Marco ferroviário passa no Senado
O Senado aprovou ontem, em votação simbólica, o PL nº 261/2018, que cria o novo Marco Legal das Ferrovias. O principal avanço é liberar um novo regime ferroviário no país, chamado de “autorização”. Nele, novos traçados são construídos exclusivamente pelo interesse da iniciativa privada, sem licitação. Muito comum em países como EUA e Canadá, o modelo nasce para atender demandas específicas do transporte de cargas, identificadas pelos próprios produtores e empresas. O PL ainda deve passar pela Câmara.

Incerteza pressiona dólar e risco Brasil

Com o dólar em franca disparada — a moeda fechou ontem a R$ 5,48, com alta de 0,71% — o CDS, índice que mede o risco Brasil, atingiu o nível mais elevado em seis meses. Na manhã de ontem, o indicador estava em 208 pontos. De acordo com dados da IHS Markit, desde 24 de setembro, o CDS opera acima do nível de 200 pontos. A última vez em que o indicador esteve em patamar semelhante ao atual foi em 15 de abril, quando era de 209 pontos. Naquele momento, os agentes de mercado se mostraram tensos com relação às negociações envolvendo o Orçamento de 2021.

Segundo a economista Catharina Sacerdote, especialista em investimentos, o CDS é como um termômetro para investidores estrangeiros, medindo, a grosso modo, os riscos de pagamento das dívidas de um país.

“Os complicadores acontecem porque há um risco fiscal e político doméstico. Há meses, o país vive uma certa tensão sobre alguns episódios, que, quando reunidos em um único cenário, como brigas entre os Poderes, informações que colocam o Ministro da Economia em dilema ético, tornam tudo um efeito bola de neve sobre o investidor estrangeiro”, explicou.

De acordo com a especialista, a combinação de risco país elevado e da possibilidade de taxas de juros melhores em economias estáveis, como Europa e Estados Unidos, leva o investidor estrangeiro a optar por investir em outro país. “Acaba acontecendo uma escassez de dólar no mercado interno, e isso faz as cotações aumentarem”, comentou.

Para Sacerdote, a escalada do dólar tem impacto nos preços, tanto dos produtos importados quanto dos produzidos internamente, que veem aumentar a demanda por exportação, afetando o mercado de consumo doméstico.

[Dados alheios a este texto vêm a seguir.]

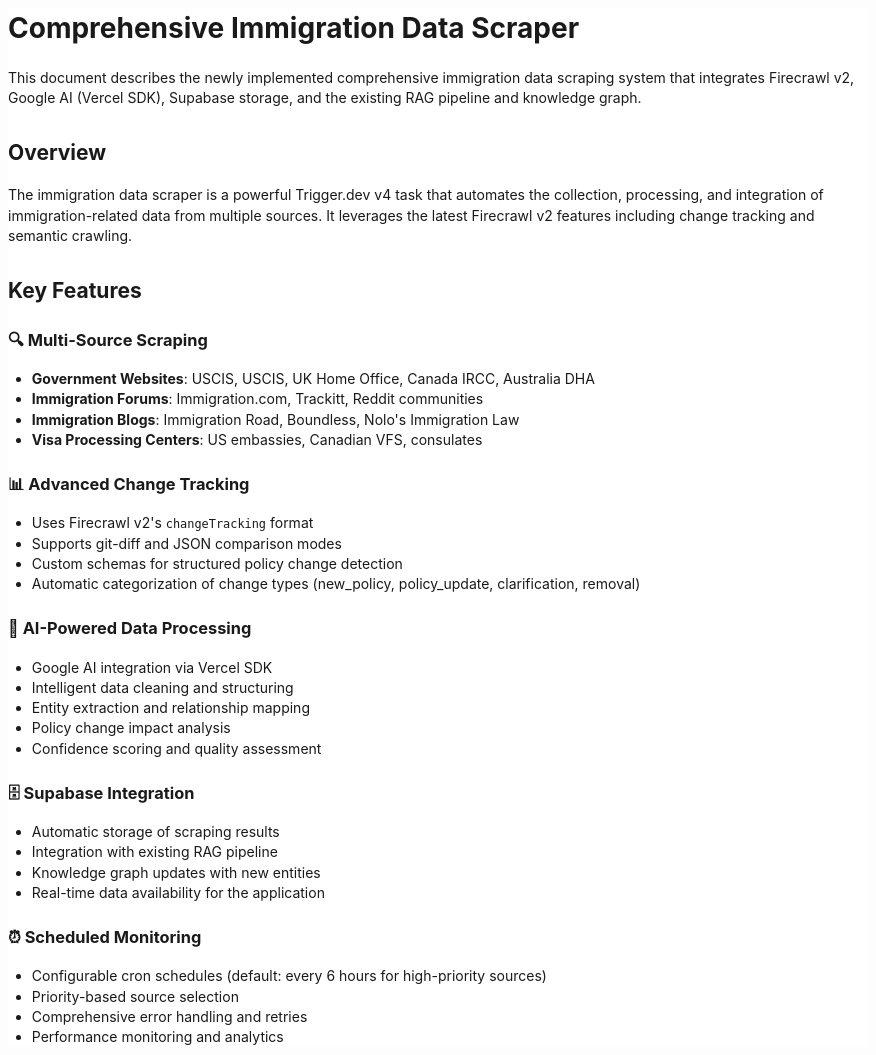 # Comprehensive Immigration Data Scraper

This document describes the newly implemented comprehensive immigration data scraping system that integrates Firecrawl v2, Google AI (Vercel SDK), Supabase storage, and the existing RAG pipeline and knowledge graph.

## Overview

The immigration data scraper is a powerful Trigger.dev v4 task that automates the collection, processing, and integration of immigration-related data from multiple sources. It leverages the latest Firecrawl v2 features including change tracking and semantic crawling.

## Key Features

### 🔍 **Multi-Source Scraping**

- **Government Websites**: USCIS, USCIS, UK Home Office, Canada IRCC, Australia DHA
- **Immigration Forums**: Immigration.com, Trackitt, Reddit communities
- **Immigration Blogs**: Immigration Road, Boundless, Nolo's Immigration Law
- **Visa Processing Centers**: US embassies, Canadian VFS, consulates

### 📊 **Advanced Change Tracking**

- Uses Firecrawl v2's `changeTracking` format
- Supports git-diff and JSON comparison modes
- Custom schemas for structured policy change detection
- Automatic categorization of change types (new_policy, policy_update, clarification, removal)

### 🤖 **AI-Powered Data Processing**

- Google AI integration via Vercel SDK
- Intelligent data cleaning and structuring
- Entity extraction and relationship mapping
- Policy change impact analysis
- Confidence scoring and quality assessment

### 🗄️ **Supabase Integration**

- Automatic storage of scraping results
- Integration with existing RAG pipeline
- Knowledge graph updates with new entities
- Real-time data availability for the application

### ⏰ **Scheduled Monitoring**

- Configurable cron schedules (default: every 6 hours for high-priority sources)
- Priority-based source selection
- Comprehensive error handling and retries
- Performance monitoring and analytics
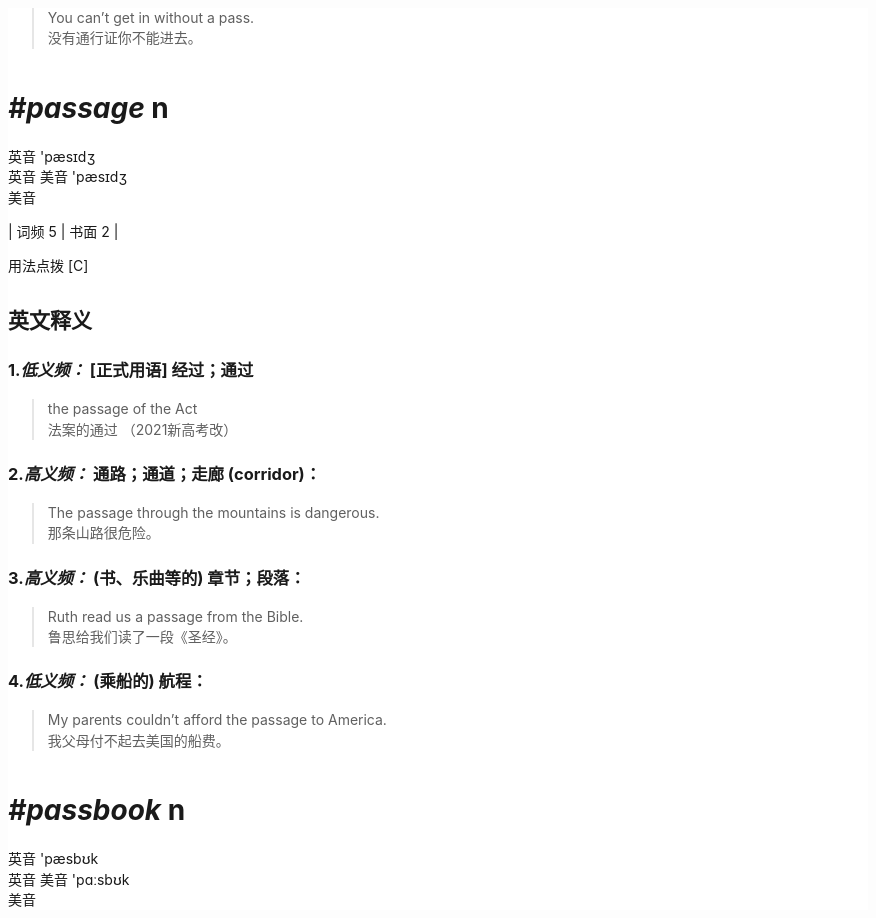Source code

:  > You can’t get in without a pass.   
 > 没有通行证你不能进去。    
<audio src="./media/pass-18.aac"></audio>


# ***\#passage*** n
英音 'pæsɪdʒ  
英音
<audio src="./media/passage-B.aac"></audio>
美音 'pæsɪdʒ  
美音
<audio src="./media/passage.aac"></audio>


| 词频 5 | 书面 2 |  

用法点拨  [C]

英文释义
---
### 1.*低义频：* **[正式用语] 经过；通过**  

 > the passage of the Act  
 > 法案的通过  （2021新高考改）  

### 2.*高义频：* **通路；通道；走廊 (corridor)：**  

 > The passage through the mountains is dangerous.   
 > 那条山路很危险。    
<audio src="./media/passage-2.aac"></audio>

### 3.*高义频：* **(书、乐曲等的) 章节；段落：**  

 > Ruth read us a passage from the Bible.   
 > 鲁思给我们读了一段《圣经》。    
<audio src="./media/passage-1.aac"></audio>

### 4.*低义频：* **(乘船的) 航程：**  

 > My parents couldn’t afford the passage to America.  
 > 我父母付不起去美国的船费。    
<audio src="./media/passage-3.aac"></audio>


# ***\#passbook*** n
英音 'pæsbʊk  
英音
<audio src="./media/passbook-b.aac"></audio>
美音 'pɑːsbʊk  
美音
<audio src="./media/passbook.aac"></audio>
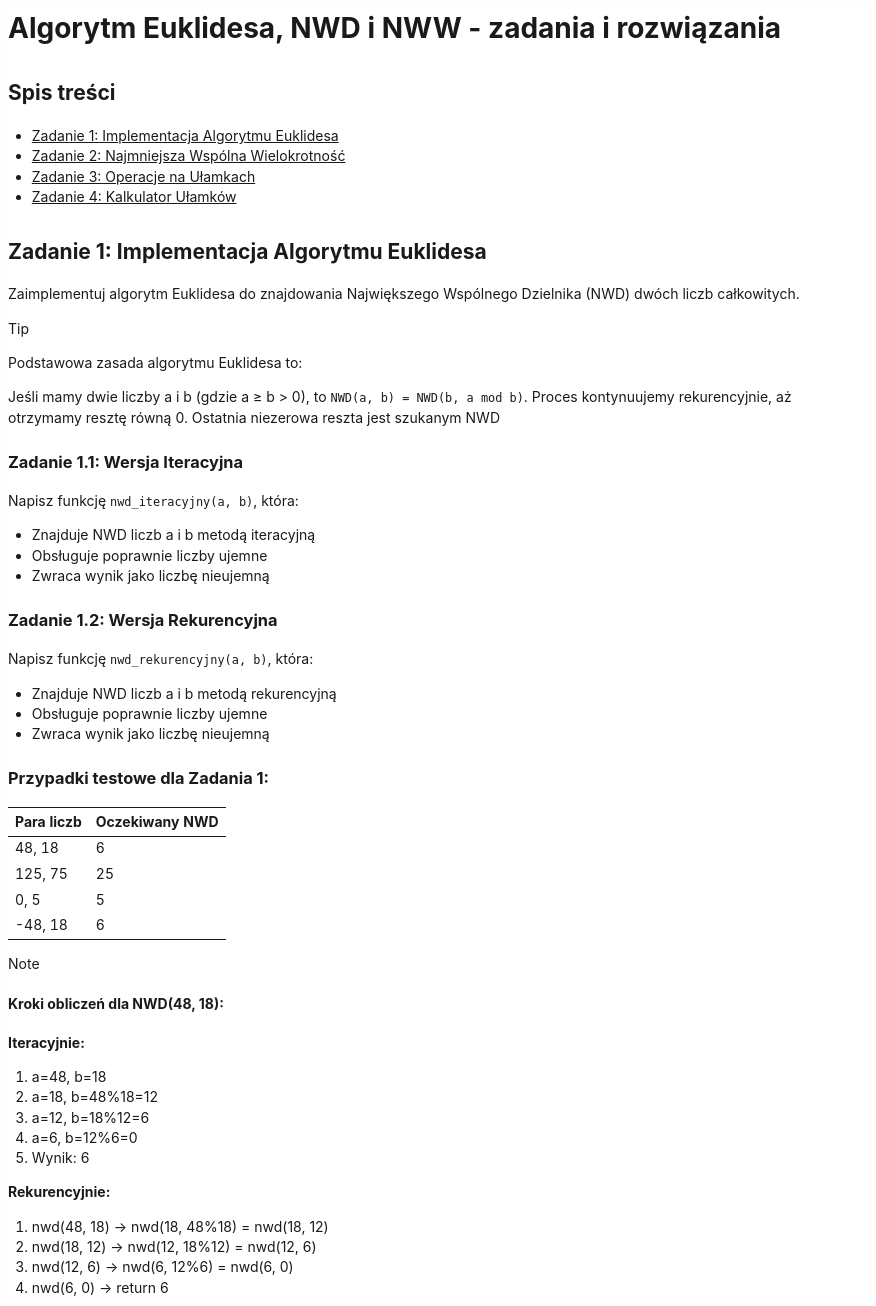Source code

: # Algorytm Euklidesa, NWD i NWW - zadania i rozwiązania

## Spis treści
- [Zadanie 1: Implementacja Algorytmu Euklidesa](#zadanie-1-implementacja-algorytmu-euklidesa)
- [Zadanie 2: Najmniejsza Wspólna Wielokrotność](#zadanie-2-najmniejsza-wspólna-wielokrotność)
- [Zadanie 3: Operacje na Ułamkach](#zadanie-3-operacje-na-ułamkach)
- [Zadanie 4: Kalkulator Ułamków](#zadanie-4-kalkulator-ułamków)

## Zadanie 1: Implementacja Algorytmu Euklidesa
Zaimplementuj algorytm Euklidesa do znajdowania Największego Wspólnego Dzielnika (NWD) dwóch liczb całkowitych.

> [!TIP]
> Podstawowa zasada algorytmu Euklidesa to:
> 
> Jeśli mamy dwie liczby a i b (gdzie a ≥ b > 0), to `NWD(a, b) = NWD(b, a mod b)`. 
> Proces kontynuujemy rekurencyjnie, aż otrzymamy resztę równą 0.
> Ostatnia niezerowa reszta jest szukanym NWD

### Zadanie 1.1: Wersja Iteracyjna
Napisz funkcję `nwd_iteracyjny(a, b)`, która:
- Znajduje NWD liczb a i b metodą iteracyjną
- Obsługuje poprawnie liczby ujemne
- Zwraca wynik jako liczbę nieujemną

### Zadanie 1.2: Wersja Rekurencyjna
Napisz funkcję `nwd_rekurencyjny(a, b)`, która:
- Znajduje NWD liczb a i b metodą rekurencyjną
- Obsługuje poprawnie liczby ujemne
- Zwraca wynik jako liczbę nieujemną

### Przypadki testowe dla Zadania 1:

| Para liczb | Oczekiwany NWD |
|------------|----------------|
| 48, 18     | 6              |
| 125, 75    | 25             |
| 0, 5       | 5              |
| -48, 18    | 6              |

> [!NOTE]
> #### Kroki obliczeń dla NWD(48, 18):
>
> **Iteracyjnie:**
> 1. a=48, b=18
> 2. a=18, b=48%18=12
> 3. a=12, b=18%12=6
> 4. a=6, b=12%6=0
> 5. Wynik: 6
>
> **Rekurencyjnie:**
> 1. nwd(48, 18) → nwd(18, 48%18) = nwd(18, 12)
> 2. nwd(18, 12) → nwd(12, 18%12) = nwd(12, 6)
> 3. nwd(12, 6) → nwd(6, 12%6) = nwd(6, 0)
> 4. nwd(6, 0) → return 6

O economista Vanei Nagem, responsável pela mesa de câmbio da Terra Investimentos, explica que a incerteza econômica, principalmente com relação a 2022, o ano de eleição, está pressionando o risco Brasil. “Você tem um governo que se perdeu. O ministro da Economia se enfraqueceu e não consegue fazer grandes mudanças nem implantar as reformas fiscal e administrativa”, disse. “Isso está aumentando o risco Brasil e pressionando o dólar, deixando investidores preocupados em relação ao mercado”, afirmou.